A rose - even dry, dusty and crushed, never stops being a rose



Really?  

Ash Wednesday is February 14?

Valentine's Day is Ash Wednesday?

Really?

So I wonder how your day has gone?  Off to church in the morning or at noon to confess your brokenness and receive the sign of ashes ... and then out for a candlelit dinner with your sweetie, hoping the low lights will help keep un-noticed the smudge on your forehead so your partner won't ask what you had to confess? 

Can you really do romance and confession on the same day?  Can sweet-talking to your honey and honest soul-searching with your priest and your faith community be done in the same 24 hours?

Maybe. Maybe it's even a wonderful gift that the calendar has given us this year.  (And just wait till you see when we get to celebrate Easter Sunday this year!)

Anyway ... back to Ash-Valentine's Wednesday.  
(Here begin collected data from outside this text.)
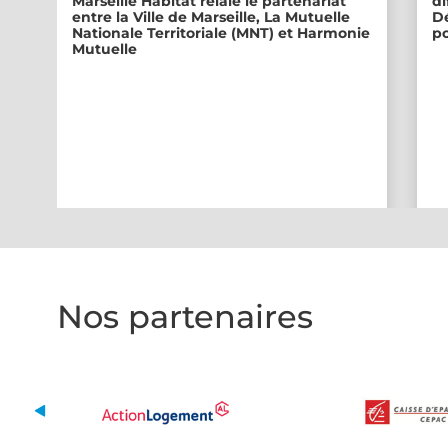
Marseille Habitat relaie le partenariat
di
entre la Ville de Marseille, La Mutuelle
Dé
Nationale Territoriale (MNT) et Harmonie
po
Mutuelle
Nos partenaires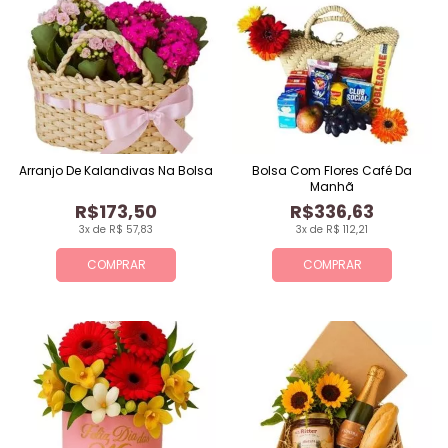
Arranjo De Kalandivas Na Bolsa
Bolsa Com Flores Café Da
Manhã
R$173,50
R$336,63
3x de R$ 57,83
3x de R$ 112,21
COMPRAR
COMPRAR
Roses are good (and yes, I still have to go out and buy some because I forgot on my way home!), and I'm sure Japhia will be glad for them, and I will be glad I got them.

But equally good and gladdening to us, I think, are the messy smudges of dried-out, dusty and even burned-in-the-cauldron-of-hurt-and-anger-and-honesty rose petal ashes we wear as the sign of being compelled to work over the years -- the last few especially, at the parts of life and relationship that lie beyond the first and even second or third blush of the roses.